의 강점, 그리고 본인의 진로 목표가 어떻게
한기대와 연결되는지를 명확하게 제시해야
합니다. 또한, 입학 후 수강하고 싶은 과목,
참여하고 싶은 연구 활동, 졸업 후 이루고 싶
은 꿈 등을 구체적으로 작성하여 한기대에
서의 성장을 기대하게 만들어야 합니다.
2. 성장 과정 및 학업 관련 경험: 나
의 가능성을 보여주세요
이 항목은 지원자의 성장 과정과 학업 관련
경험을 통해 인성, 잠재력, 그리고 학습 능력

==

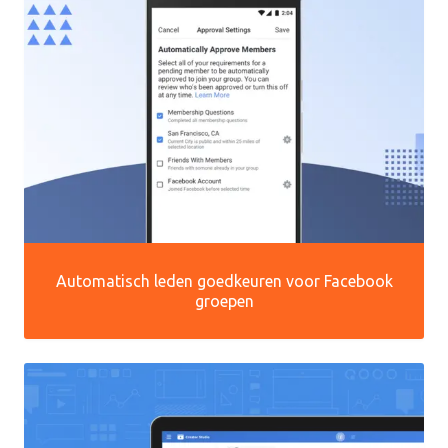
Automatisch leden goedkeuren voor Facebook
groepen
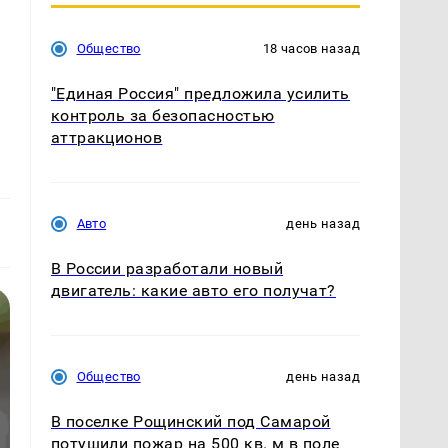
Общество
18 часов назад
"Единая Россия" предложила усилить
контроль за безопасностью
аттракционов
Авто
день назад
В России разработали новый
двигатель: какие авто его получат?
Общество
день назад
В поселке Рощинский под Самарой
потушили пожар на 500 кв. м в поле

* * *

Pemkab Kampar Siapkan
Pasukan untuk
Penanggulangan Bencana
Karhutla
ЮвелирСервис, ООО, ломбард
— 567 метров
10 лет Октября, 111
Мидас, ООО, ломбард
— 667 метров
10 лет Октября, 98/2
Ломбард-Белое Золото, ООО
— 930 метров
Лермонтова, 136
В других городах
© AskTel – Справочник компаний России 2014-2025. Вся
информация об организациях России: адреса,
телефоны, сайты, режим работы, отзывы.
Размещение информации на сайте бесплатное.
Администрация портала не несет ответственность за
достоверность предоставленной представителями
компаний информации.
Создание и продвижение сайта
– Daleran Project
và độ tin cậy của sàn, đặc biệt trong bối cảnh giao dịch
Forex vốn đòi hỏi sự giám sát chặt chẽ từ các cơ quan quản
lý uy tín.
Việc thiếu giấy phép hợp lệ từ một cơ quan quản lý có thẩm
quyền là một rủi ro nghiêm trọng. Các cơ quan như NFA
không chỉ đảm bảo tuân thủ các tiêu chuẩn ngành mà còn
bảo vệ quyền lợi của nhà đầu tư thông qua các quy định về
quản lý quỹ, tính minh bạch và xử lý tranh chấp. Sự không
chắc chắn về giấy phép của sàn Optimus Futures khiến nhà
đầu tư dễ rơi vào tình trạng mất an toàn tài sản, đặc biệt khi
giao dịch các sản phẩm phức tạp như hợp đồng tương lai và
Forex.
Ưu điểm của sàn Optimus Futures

WHAT TO DO:
Here the job is to copy the listing above word for word, starting at the line with "Automatisch leden goedkeuren voor Facebook" and ending at the line with "потушили пожар на 500 кв. м в поле", and to leave out the pictures.

EXERCISE ANSWER:
Automatisch leden goedkeuren voor Facebook
groepen
Общество
18 часов назад
"Единая Россия" предложила усилить
контроль за безопасностью
аттракционов
Авто
день назад
В России разработали новый
двигатель: какие авто его получат?
Общество
день назад
В поселке Рощинский под Самарой
потушили пожар на 500 кв. м в поле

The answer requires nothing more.